In Degenhardt's first season with New Haven he earned Second Team All-NE-10 honors. He led the team to a 10–2 record and an appearance in the NCAA Division II playoffs. He finished the season with a career-high in completion percentage with 59.3% and a career-high fifteen rushing touchdowns. In his senior season he started all eleven games for the Chargers and lead them to an 8–3 record. He threw for a career-high 29 touchdown passes and earned First Team All-NE-10 honors along with being named the conference's Offensive Player of the Year.

===Statistics===

| Year | Team | Games |  | Passing |  |  |  |  |  |  |  | Rushing |  |  |  |
| GP | Record | Comp | Att | Pct | Yards | Avg | TD | Int | Rate | Att | Yards | Avg | TD |
| 2017 | Holy Cross | DNP |  |  |  |  |  |  |  |  |  |  |  |  |  |  |
| 2018 | Holy Cross | 2 | 0–0 | 0 | 1 | 0.0 | 0 | 0.0 | 0 | 0 | 0.0 | 1 | -1 | -1.0 | 0 |
| 2019 | Holy Cross | 13 | 7–6 | 182 | 341 | 53.4 | 2,372 | 7.0 | 14 | 8 | 120.7 | 85 | 55 | 0.6 | 5 |
| 2020–21 | Holy Cross | 4 | 2–0 | 21 | 38 | 55.3 | 147 | 3.9 | 2 | 1 | 99.9 | 17 | 22 | 1.3 | 0 |
| 2021 | New Haven | 12 | 10–2 | 166 | 280 | 59.3 | 2,122 | 7.6 | 18 | 4 | 141.3 | 84 | 161 | 1.9 | 15 |
| 2022 | New Haven | 11 | 8–3 | 168 | 287 | 58.5 | 2,251 | 7.8 | 29 | 5 | 154.3 | 72 | 59 | 0.8 | 6 |
| Career |  | 42 | 27−11 | 537 | 947 | 56.7 | 6,892 | 7.3 | 63 | 18 | 136.0 | 259 | 296 | 1.1 | 26 |

==Professional career==

After going undrafted in the 2023 NFL draft, Degenhardt was selected by the Arlington Renegades of the XFL in the 2023 XFL Rookie Draft on June 16, 2023. He was signed on December 14, 2023. He was not part of the roster after the 2024 UFL dispersal draft on January 15, 2024.

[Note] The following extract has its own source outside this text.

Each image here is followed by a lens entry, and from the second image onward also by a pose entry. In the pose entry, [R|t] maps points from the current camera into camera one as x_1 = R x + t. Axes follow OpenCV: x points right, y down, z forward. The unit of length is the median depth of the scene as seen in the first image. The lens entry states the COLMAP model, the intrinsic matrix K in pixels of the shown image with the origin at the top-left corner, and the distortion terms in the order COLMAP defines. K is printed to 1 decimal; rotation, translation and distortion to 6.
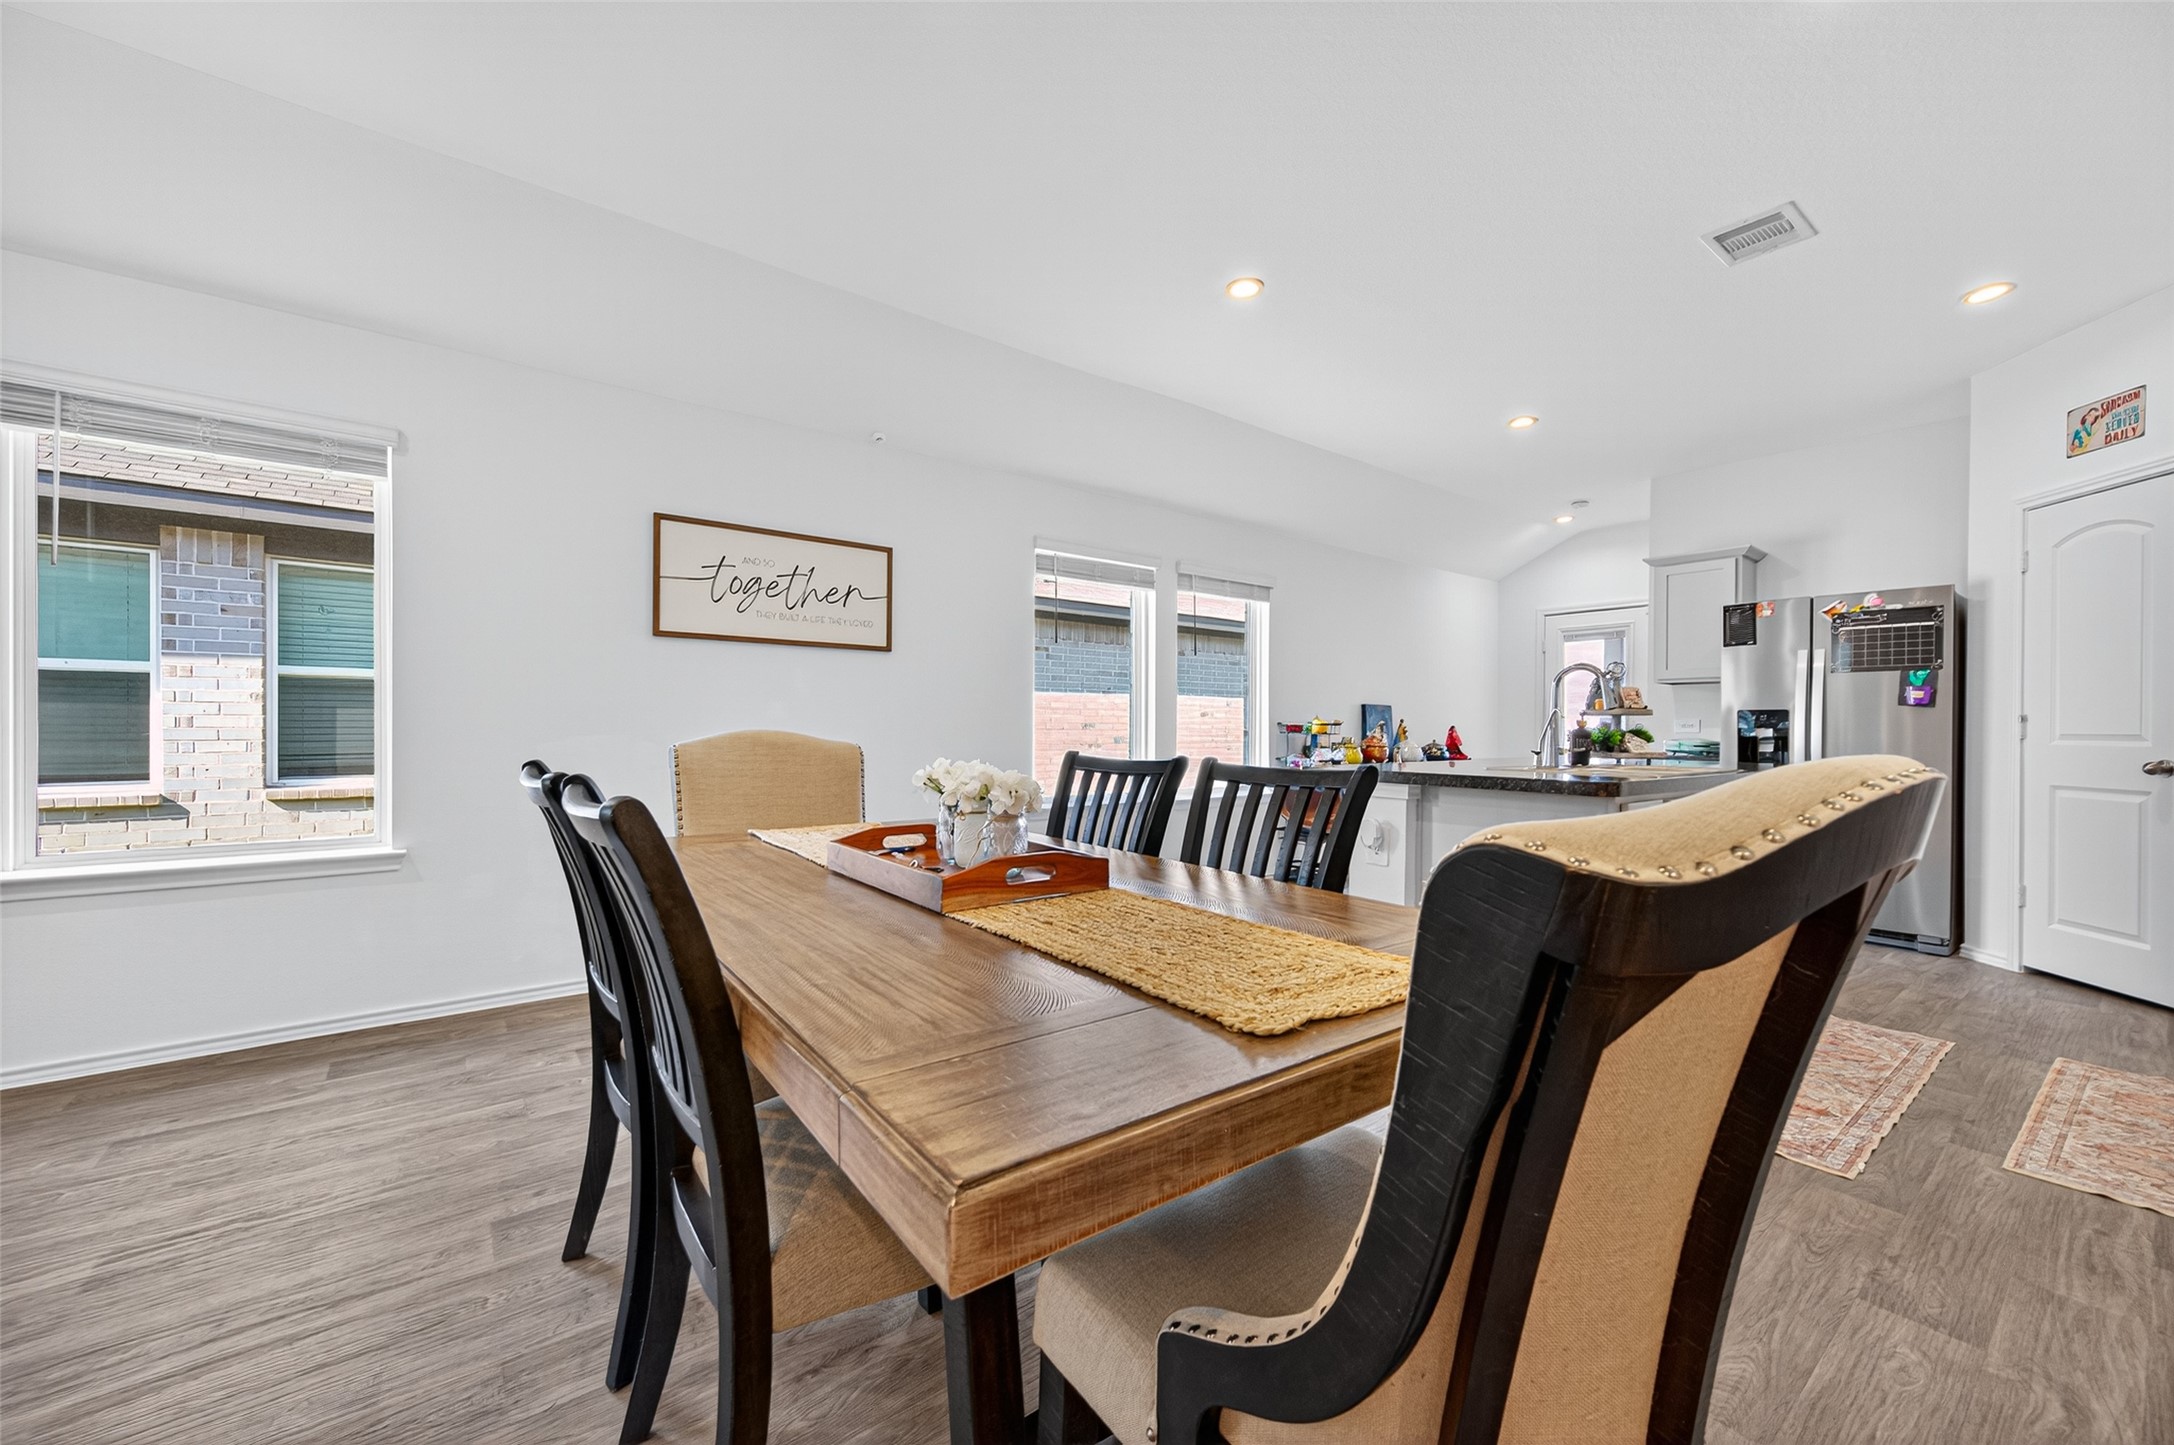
lens RADIAL K [[848.4, 0, 1086.3], [0, 848.4, 730.1], [0, 0, 1]] dist [-0.001326, 0.000141]
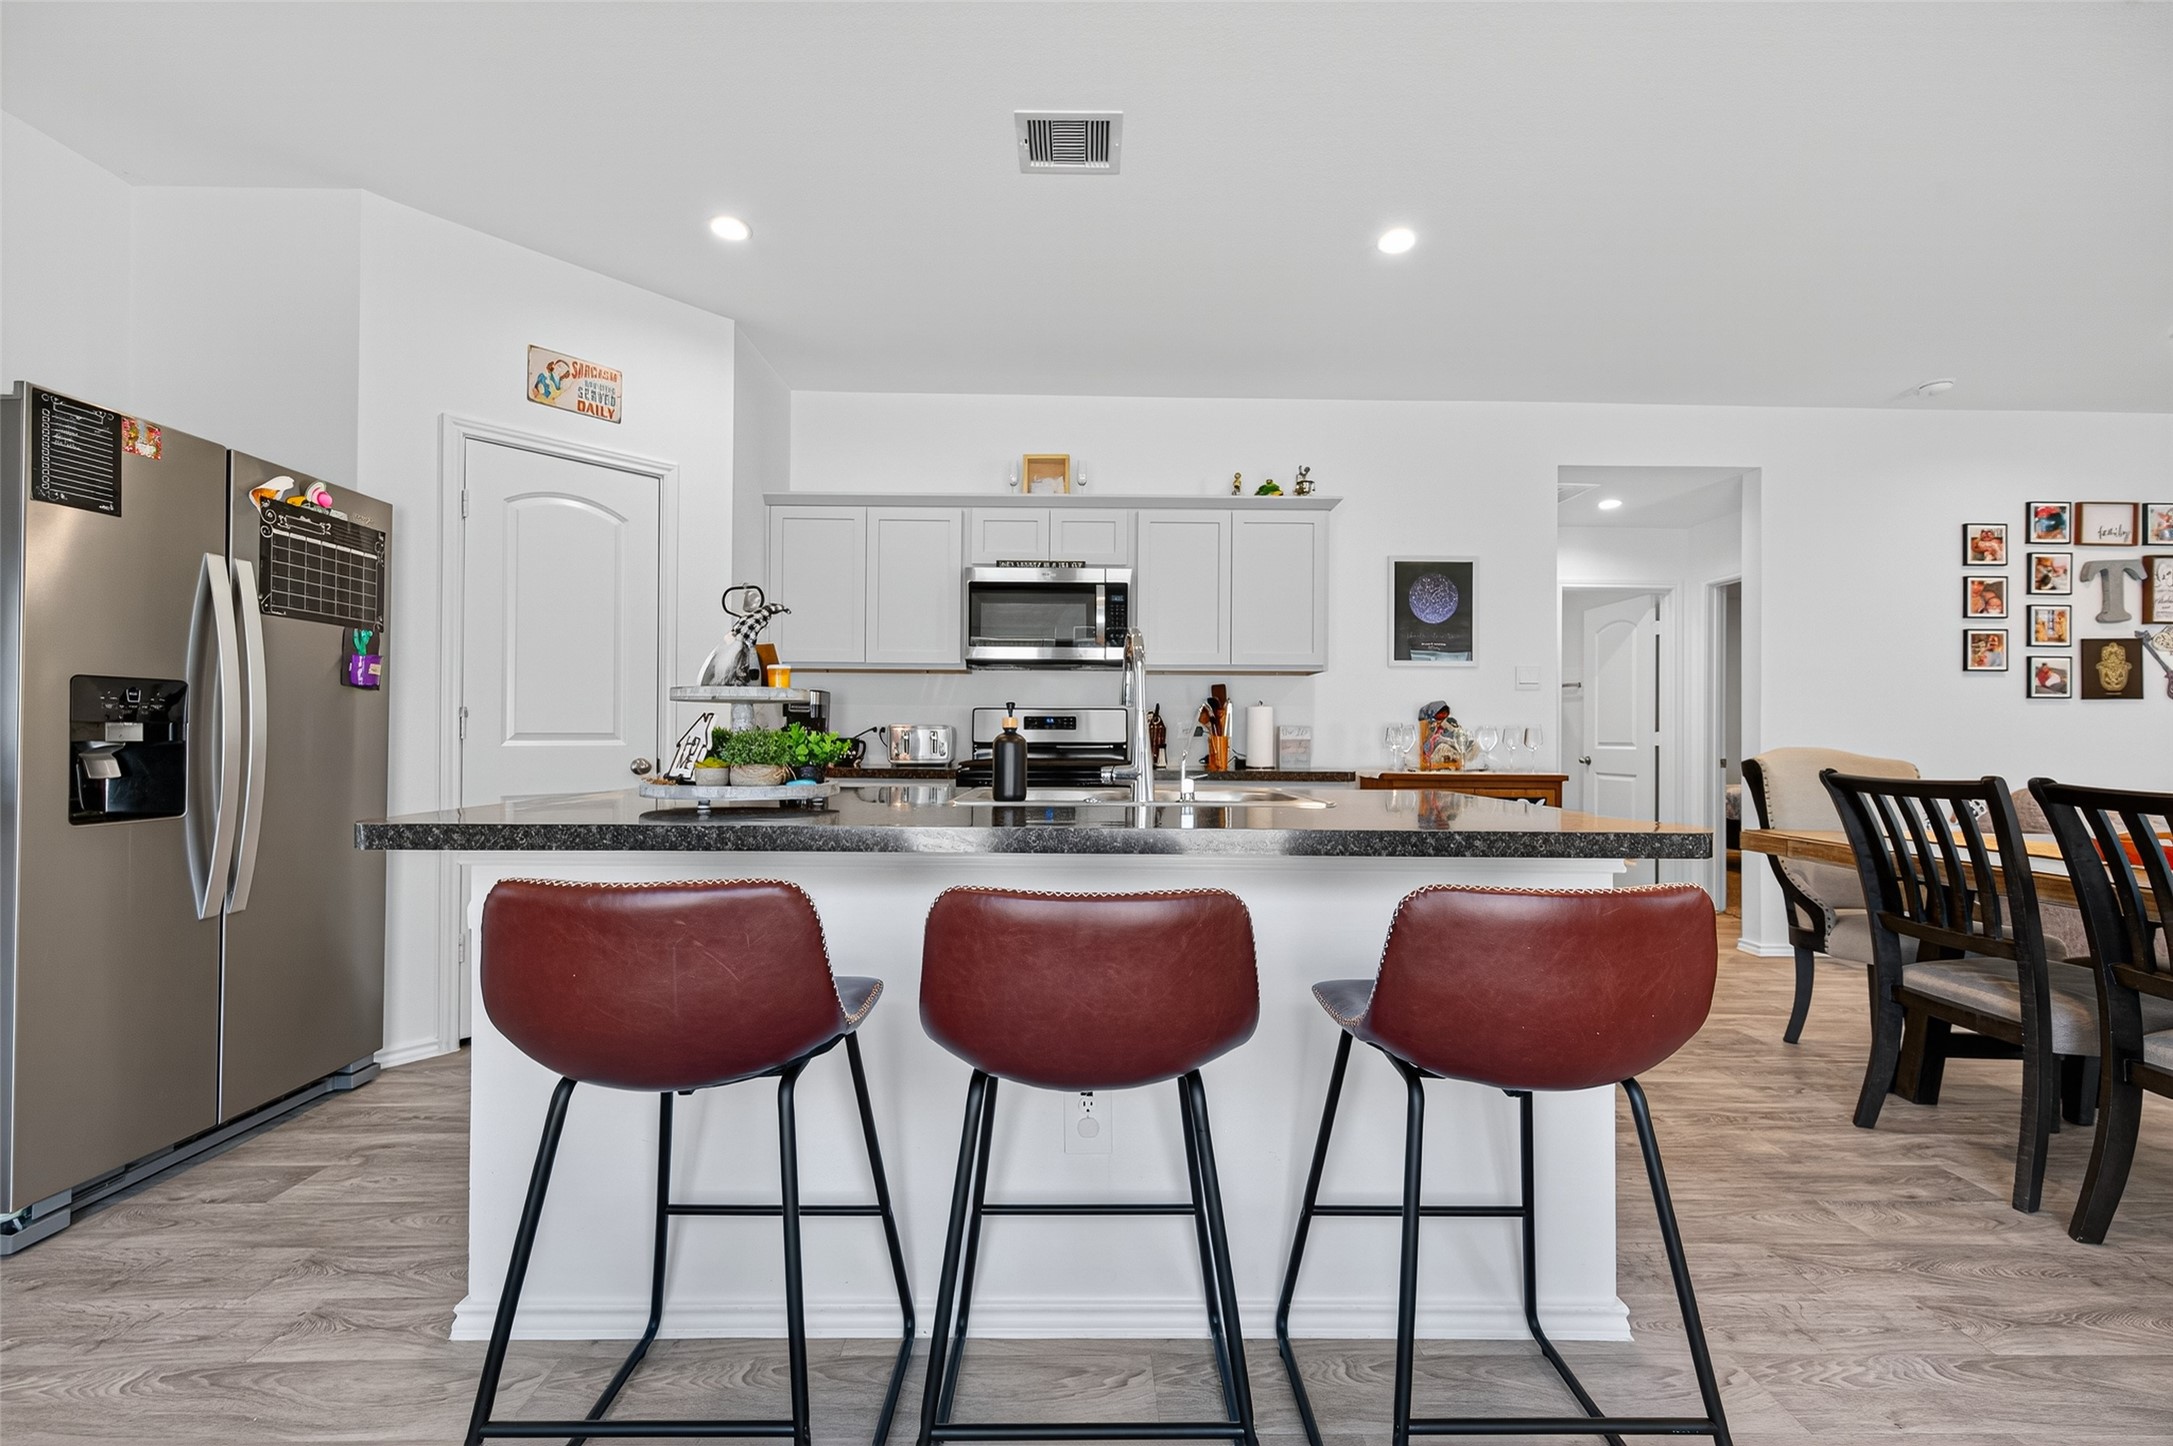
lens RADIAL K [[848.0, 0, 1088.6], [0, 848.0, 727.0], [0, 0, 1]] dist [-0.001326, 0.000141]
pose [[-0.801966, -0.003766, 0.597358, 0.189168], [-0.006378, 0.999977, -0.002259, -0.002004], [-0.597336, -0.005622, -0.801971, 1.149924]]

Degenhardt signed with the Massachusetts Pirates of the Indoor Football League (IFL) for the 2024 season.

Pre-draft measurables
| Height | Weight | Arm length | Hand span | 40-yard dash | 10-yard split | 20-yard split | 20-yard shuttle | Three-cone drill | Vertical jump | Broad jump |
| 6 ft 5 in (1.96 m) | 227 lb (103 kg) | 30+3⁄4 in (0.78 m) | 9+1⁄4 in (0.23 m) | 4.76 s | 1.62 s | 2.71 s | 4.49 s | 7.50 s | 31+1⁄2 in (0.80 m) | 9 ft 6 in (2.90 m) |
All values from Harvard / UConn Pro Day.

==Coaching career==
In August 2024, Degenhardt was hired as the quarterbacks coach for his alma mater, New Haven. He did not return in 2025.